@Ben_Wisden 3 minute read
Ben Gardner reports from Headingley on a dismal day for England against Australia.
It wasn’t supposed to be like this. The sun was out, after rain had marred the first day, and at Headingley too, where you’re supposed to look up, not down. But any time England spent looking up was to ask the gods how their Ashes hopes had evaporated in a session and a bit as they were bowled out for 67. Australia now look set to retain the Ashes in England for the first time in 18 years.
Despite the carnage, this was a day that enhanced the theory that batting in Leeds is easier when the sun’s out. Australia found almost a degree less swing per delivery on average than England yesterday, and marginally less seam too. This is the first time James Pattinson, Pat Cummins, and Josh Hazlewood had lined up in the same Test side, and while they are a trio that will run through far better batting orders than this one, here England were spooked by their mere presence.
CricViz’s Expected Wickets measure suggested the three of them deserved just under 3.5 wickets between them for their efforts; they had to do little more than put it on a good line and length, which they did four times out of 10 to England’s three out of 10 on the first day, and wait for the loose shot.
There were, of course, plenty. Maybe loosest of all came from the player who had been on his way to being England’s most dependable. Against fast bowling, Rory Burns averages just 16 with pull and hook shots in first-class cricket, and had played just six of them in Test cricket up until today. His seventh came when England were 20-2, and he gloved behind. It was a baffling choice of stroke.
At least with Burns there is hope it’s an aberration. With the rest, the worst thing was how little blame you could assign to the individuals themselves. Jos Buttler’s chip to cover was indicative of a player out of form and unused to having to scrap, rather than hit, his way back into it. Jason Roy drove early on, as he has been picked to do, and nicked behind, as will happen if you attack the new ball in England. Jonny Bairstow played the waft you’d expect from a lower-middle order batsman who’s come in inside the first 20 overs.

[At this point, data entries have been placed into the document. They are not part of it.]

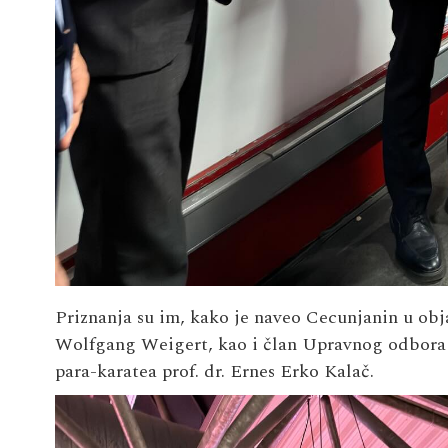
Priznanja su im, kako je naveo Cecunjanin u obj
Wolfgang Weigert, kao i član Upravnog odbora 
para-karatea prof. dr. Ernes Erko Kalač.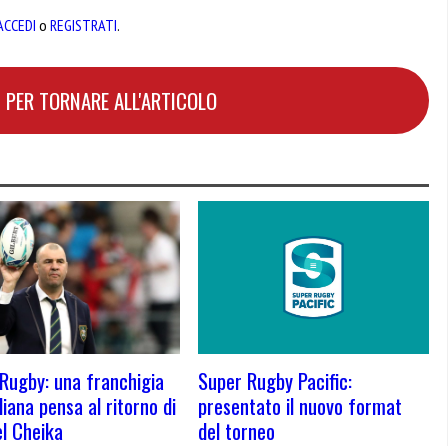
ACCEDI
o
REGISTRATI
.
 PER TORNARE ALL'ARTICOLO
Rugby: una franchigia
Super Rugby Pacific:
liana pensa al ritorno di
presentato il nuovo format
l Cheika
del torneo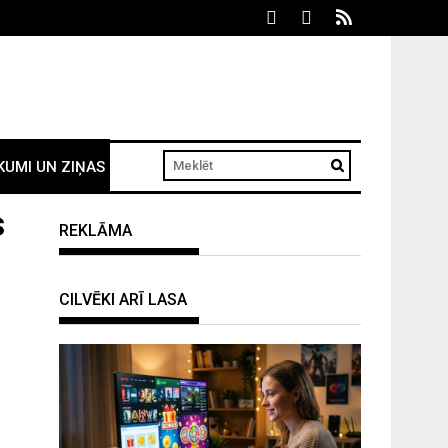
KUMI UN ZIŅAS
s
REKLĀMA
CILVĒKI ARĪ LASA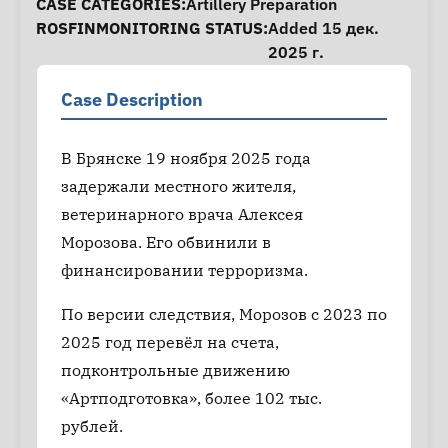
CASE CATEGORIES:
Artillery Preparation
ROSFINMONITORING STATUS:
Added 15 дек.
2025 г.
Case Description
В Брянске 19 ноября 2025 года
задержали местного жителя,
ветеринарного врача Алексея
Морозова. Его обвинили в
финансировании терроризма.
По версии следствия, Морозов с 2023 по
2025 год перевёл на счета,
подконтрольные движению
«Артподготовка», более 102 тыс.
рублей.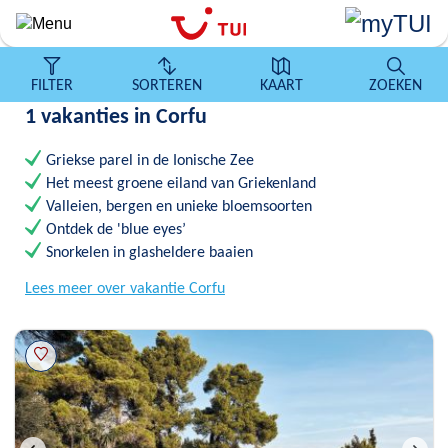
Overslaan
en
naar
de
FILTER
SORTEREN
KAART
ZOEKEN
algemene
1 vakanties in Corfu
inhoud
gaan
Griekse parel in de Ionische Zee
Het meest groene eiland van Griekenland
Valleien, bergen en unieke bloemsoorten
Ontdek de 'blue eyes’
Snorkelen in glasheldere baaien
Lees meer over vakantie Corfu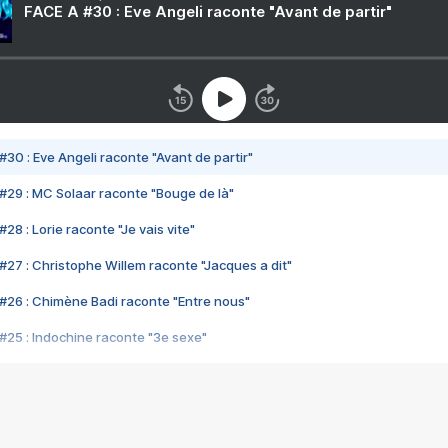
FACE A #30 : Eve Angeli raconte "Avant de partir"
#30 : Eve Angeli raconte "Avant de partir"
#29 : MC Solaar raconte "Bouge de là"
28 : Lorie raconte "Je vais vite"
#27 : Christophe Willem raconte "Jacques a dit"
#26 : Chimène Badi raconte "Entre nous"
#25 : Indochine raconte "3e sexe"
#24 : Zaho raconte "C'est chelou"
#23 : Patrick Bruel raconte "Au café des délices"
#22 : Kyo raconte "Le chemin"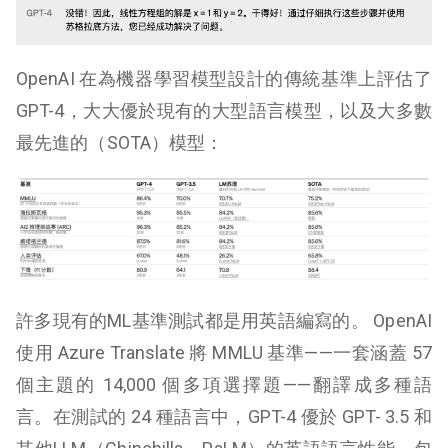
OpenAI 在為機器學習模型設計的傳統基準上評估了
GPT-4，大大優於現有的大型語言模型，以及大多數
最先進的（SOTA）模型：
許多現有的ML基準測試都是用英語編寫的。 OpenAI
使用 Azure Translate 將 MMLU 基準——一套涵蓋 57
個主題的 14,000 個多項選擇題——翻譯成多種語
言。在測試的 24 種語言中，GPT-4 優於 GPT- 3.5 和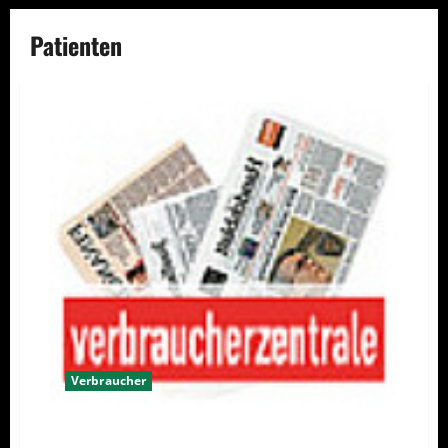
Patienten
Verbraucher
Kostenfreie Hilfe für Patienten startet wieder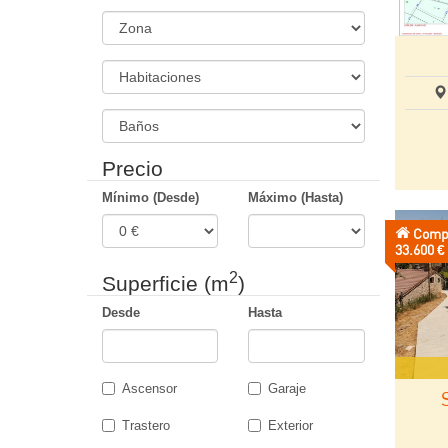
Inmueble
Zona
Habitaciones
Banos
Precio
Mínimo (Desde)
Máximo (Hasta)
Comp
Precio:
33.600 €
2
Superficie (m
)
Desde
Hasta
Ascensor
Garaje
Trastero
Exterior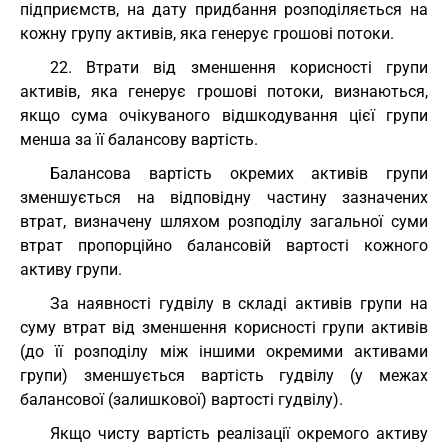
підприємств, на дату придбання розподіляється на
кожну групу активів, яка генерує грошові потоки.
22. Втрати від зменшення корисності групи
активів, яка генерує грошові потоки, визнаються,
якщо сума очікуваного відшкодування цієї групи
менша за її балансову вартість.
Балансова вартість окремих активів групи
зменшується на відповідну частину зазначених
втрат, визначену шляхом розподілу загальної суми
втрат пропорційно балансовій вартості кожного
активу групи.
За наявності гудвілу в складі активів групи на
суму втрат від зменшення корисності групи активів
(до її розподілу між іншими окремими активами
групи) зменшується вартість гудвілу (у межах
балансової (залишкової) вартості гудвілу).
Якщо чисту вартість реалізації окремого активу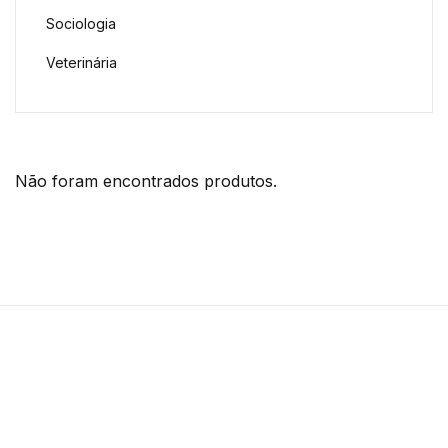
Sociologia
Veterinária
Não foram encontrados produtos.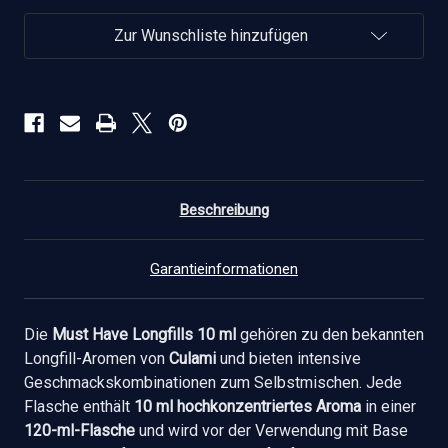
Zur Wunschliste hinzufügen
Beschreibung
Garantieinformationen
Die
Must Have Longfills 10 ml
gehören zu den bekannten
Longfill-Aromen von
Culami
und bieten intensive
Geschmackskombinationen zum Selbstmischen. Jede
Flasche enthält
10 ml hochkonzentriertes Aroma
in einer
120-ml-Flasche
und wird vor der Verwendung mit Base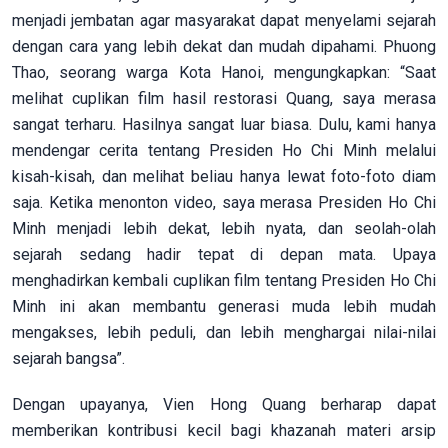
menjadi jembatan agar masyarakat dapat menyelami sejarah
dengan cara yang lebih dekat dan mudah dipahami. Phuong
Thao, seorang warga Kota Hanoi, mengungkapkan: “Saat
melihat cuplikan film hasil restorasi Quang, saya merasa
sangat terharu. Hasilnya sangat luar biasa. Dulu, kami hanya
mendengar cerita tentang Presiden Ho Chi Minh melalui
kisah-kisah, dan melihat beliau hanya lewat foto-foto diam
saja. Ketika menonton video, saya merasa Presiden Ho Chi
Minh menjadi lebih dekat, lebih nyata, dan seolah-olah
sejarah sedang hadir tepat di depan mata. Upaya
menghadirkan kembali cuplikan film tentang Presiden Ho Chi
Minh ini akan membantu generasi muda lebih mudah
mengakses, lebih peduli, dan lebih menghargai nilai-nilai
sejarah bangsa”.
Dengan upayanya, Vien Hong Quang berharap dapat
memberikan kontribusi kecil bagi khazanah materi arsip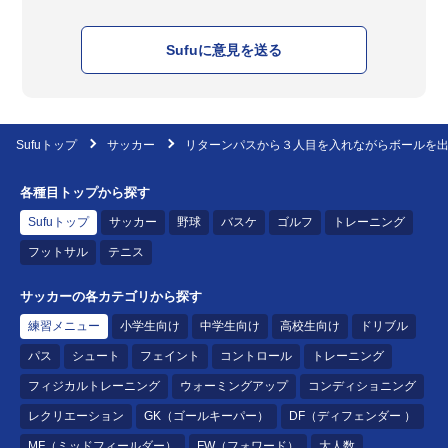
Sufuに意見を送る
Sufuトップ
サッカー
リターンパスから３人目を入れながらボールを出
各種目トップから探す
Sufuトップ
サッカー
野球
バスケ
ゴルフ
トレーニング
フットサル
テニス
サッカーの各カテゴリから探す
練習メニュー
小学生向け
中学生向け
高校生向け
ドリブル
パス
シュート
フェイント
コントロール
トレーニング
フィジカルトレーニング
ウォーミングアップ
コンディショニング
レクリエーション
GK（ゴールキーパー）
DF（ディフェンダー ）
MF（ミッドフィールダー）
FW（フォワード）
大人数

Chris Woakes and Ben Stokes, England’s most in-form batsmen, were both entitled to go after off-line balls, and on another day each stroke would have brought four, and much the same can be said of Joe Denly, though the flat-footed nature of his drive left something to be desired. Joe Root received the best delivery of the lot, edging one that left him from Hazlewood, and Archer did the least wrong, ducking a short one only for the ball to graze his periscope on the way through. England were all out for a paltry sum of 67.
Poor Jofra. Much has been read into his confession of the overriding feeling after his first day six-for. “It means I get to rest now,” he told the BBC. “I’m over the moon to have got six wickets today, but I’m equally happy just to get off.” It was hardly out of character; as he told Wisden Cricket Monthly back in March, “in a red-ball game the biggest thing for me is getting off the field.”
But having bowled 69.5 overs since the start of the Lord’s Test, and given just 27 overs of rest, that he limped off part way through his ninth over in the second innings was again depressingly inevitable, by which time Australia had already extended their lead past 200. England should thank their luck that it was simply a bout of cramp, and he returned before stumps.
Still, it was especially saddening considering it was his irrepressibility that had provided the two positive moments of the day for England, when he creamed a pull shot through midwicket, and then later in the field when he intervened to return a confiscated beach ball to its original owners. It was about the only fun the crowd were having, and also the least England owed them.
Australia will begin tomorrow leading by 283, the dogged Marnus Labuschagne still at the crease, and still doing his best Steve Smith impression.
It really wasn’t supposed to be like this.